The Ouija Board Bungle

A man and woman use a wine glass as a Ouija board.
A couple (not the jurors) uses a wine glass as a Ouija board. | Orlando/GettyImages

In late 1994, 35-year-old insurance broker Stephen Young was convicted of the murders of Harry and Nicola Fuller following a grueling double homicide trial. Young had been motivated by mounting personal debts and had broken into the newlyweds’ cottage to rob them before he shot and killed the pair. 

Young’s conviction and two life sentences were overturned by the UK Court of Appeals when it came to light that a group of jurors had consulted a Ouija board while staying overnight at Brighton’s Old Ship Hotel. After fashioning an ad hoc Ouija board using a piece of paper and a wine glass, four jurors had attempted to call upon the spirit of Harry Fuller to guide them in their impending deliberations. The ghost of Harry, having successfully identified himself, allegedly told them he had been shot by Young and encouraged them to convict him the following day.

When the juror’s unsanctioned spiritual consultation became public, the Fullers’ family members had to endure Young’s weeks-long retrial. He was again found guilty of the murders and given the same life sentences.

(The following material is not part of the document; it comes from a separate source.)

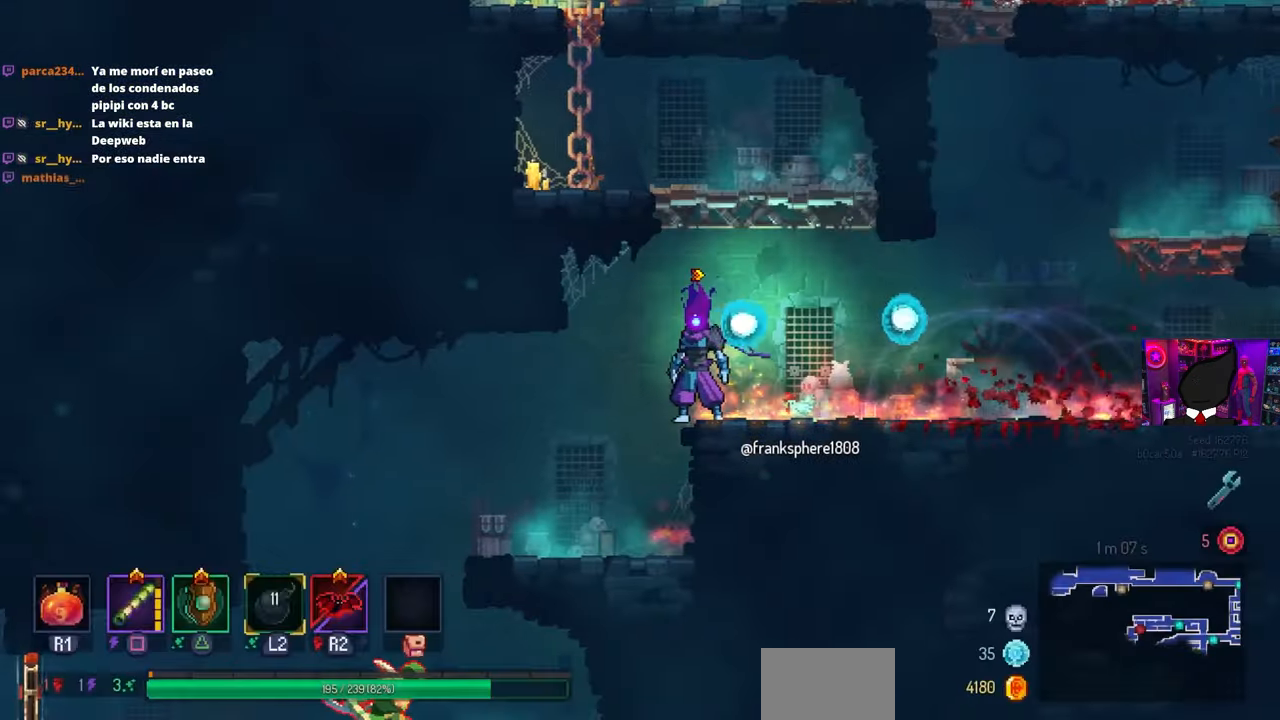
{"buttons": ["DPAD_LEFT"], "left_stick": "center", "right_stick": "center", "events": [[300, "DPAD_LEFT", "down"]]}
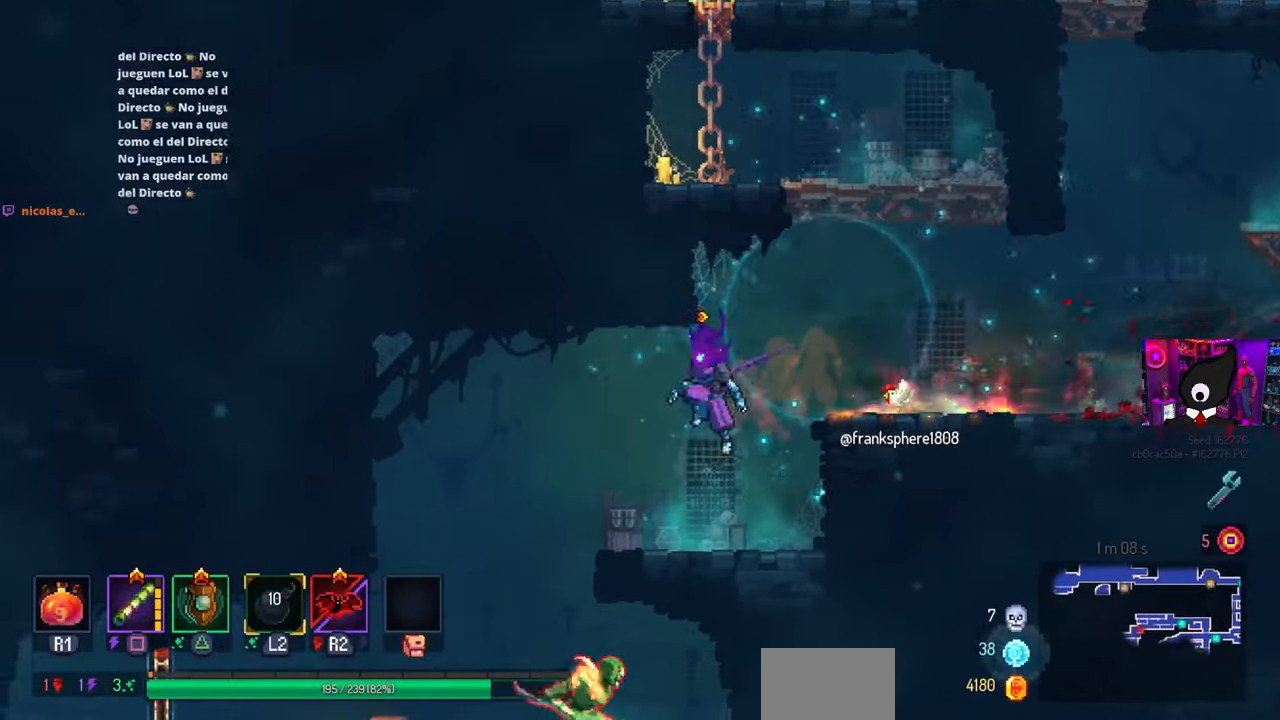
{"buttons": ["DPAD_DOWN", "DPAD_RIGHT"], "left_stick": "center", "right_stick": "center", "events": [[167, "CROSS", "down"], [333, "CROSS", "up"], [333, "DPAD_LEFT", "up"], [433, "DPAD_DOWN", "down"], [467, "DPAD_RIGHT", "down"]]}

Teresita Basa Solves Her Own Murder

A charred room following a house fire marked off with yellow caution tape.
A charred room (not the actual crime scene) following a house fire. | REKINC1980/E+/Getty Images

On the evening of February 21, 1979, residents of a Chicago apartment building reported a fire in one of the units. Police investigating the incidence then found respiratory therapist Teresitsa Basa dead with a stab wound to her chest, underneath a partially burnt mattress. Without any viable leads, the case quickly ran cold.

Then Remy Chua, a colleague of Basa’s at the hospital where she had worked, called the officers and claimed that she’d been contacted by the deceased woman’s spirit through a series of dreams shortly after the murder. Chua had dictated the visions to her husband. Basa’s spirit allegedly told her that she’d been murdered by another colleague, an orderly named Allan Showery. 

Though deeply skeptical of Chua’s source, detectives on the case followed up on the claims and discovered Showery was in possession of jewelry stolen from Basa’s home. Authorities questioned Showery and ultimately secured his confession to the crime as well as a 14-year prison sentence. While Chua’s sworn testimony was not the sole piece of evidence used in convicting Showery, it played a key role in guiding authorities toward the perpetrator.